Restoring Mitochondrial Quantity and Quality to Reverse Warburg Effect and Drive Tumor Differentiation

Reduced mitochondrial quality and quantity in tumors is associated with dedifferentiation and increased malignancy. However, it remains unclear how to restore mitochondrial quantity and quality in tumors, and whether mitochondrial restoration can drive tumor differentiation. Our study shows that restoring mitochondrial function using retinoic acid (RA) to boost mitochondrial biogenesis and a mitochondrial uncoupler to enhance respiration synergistically drives neuroblastoma differentiation and inhibits proliferation. U-13C-glucose/glutamine isotope tracing revealed a metabolic shift from the pentose phosphate pathway to oxidative phosphorylation, accelerating the TCA cycle and switching substrate preference from glutamine to glucose. These effects were reversed by ETC inhibitors or in ρ0 cells lacking mtDNA, emphasizing the necessity of mitochondrial function for differentiation.

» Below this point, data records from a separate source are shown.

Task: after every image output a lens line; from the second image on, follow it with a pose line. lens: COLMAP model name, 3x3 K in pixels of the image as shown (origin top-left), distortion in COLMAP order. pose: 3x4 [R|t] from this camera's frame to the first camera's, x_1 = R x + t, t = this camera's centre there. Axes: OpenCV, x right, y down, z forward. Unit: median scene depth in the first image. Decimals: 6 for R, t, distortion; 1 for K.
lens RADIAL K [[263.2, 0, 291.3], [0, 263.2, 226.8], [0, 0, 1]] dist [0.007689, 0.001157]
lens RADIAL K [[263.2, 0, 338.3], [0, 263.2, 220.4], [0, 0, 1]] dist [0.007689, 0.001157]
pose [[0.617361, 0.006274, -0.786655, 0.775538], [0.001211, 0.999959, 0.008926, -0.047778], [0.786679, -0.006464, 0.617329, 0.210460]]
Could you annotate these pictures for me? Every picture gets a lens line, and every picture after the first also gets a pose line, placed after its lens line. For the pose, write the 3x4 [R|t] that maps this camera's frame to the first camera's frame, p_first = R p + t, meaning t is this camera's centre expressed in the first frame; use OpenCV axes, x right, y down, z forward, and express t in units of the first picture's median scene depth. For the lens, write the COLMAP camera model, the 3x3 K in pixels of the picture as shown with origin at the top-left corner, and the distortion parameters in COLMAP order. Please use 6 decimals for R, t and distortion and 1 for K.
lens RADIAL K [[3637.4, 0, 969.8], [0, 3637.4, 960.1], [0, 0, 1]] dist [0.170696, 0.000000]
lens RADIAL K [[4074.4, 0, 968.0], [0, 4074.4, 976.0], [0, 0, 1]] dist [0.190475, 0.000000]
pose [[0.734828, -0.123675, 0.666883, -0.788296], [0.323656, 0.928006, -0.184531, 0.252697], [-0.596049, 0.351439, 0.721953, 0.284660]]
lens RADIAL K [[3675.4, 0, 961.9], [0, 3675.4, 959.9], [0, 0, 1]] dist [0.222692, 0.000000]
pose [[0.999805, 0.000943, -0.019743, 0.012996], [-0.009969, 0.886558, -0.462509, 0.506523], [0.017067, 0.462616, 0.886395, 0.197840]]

Dietary RA and uncoupler treatment promoted tumor differentiation in an orthotopic neuroblastoma xenograft model, evidenced by neuropil production and Schwann cell recruitment. Single-cell RNA sequencing analysis of the orthotopic xenografts revealed that this strategy effectively eliminated the stem cell population, promoted differentiation, and increased mitochondrial gene signatures along the differentiation trajectory, which could potentially significantly improve patient outcomes. Collectively, our findings establish a mitochondria-centric therapeutic strategy for inducing tumor differentiation, suggesting that maintaining/driving differentiation in tumor requires not only ATP production but also continuous ATP consumption and sustained ETC activity. Proper number of cells were plate in 10cm dishes before treatment by 1µM RA or 1µM RA and RA+ NEN for 24h. Each group contain 3 biological replicates.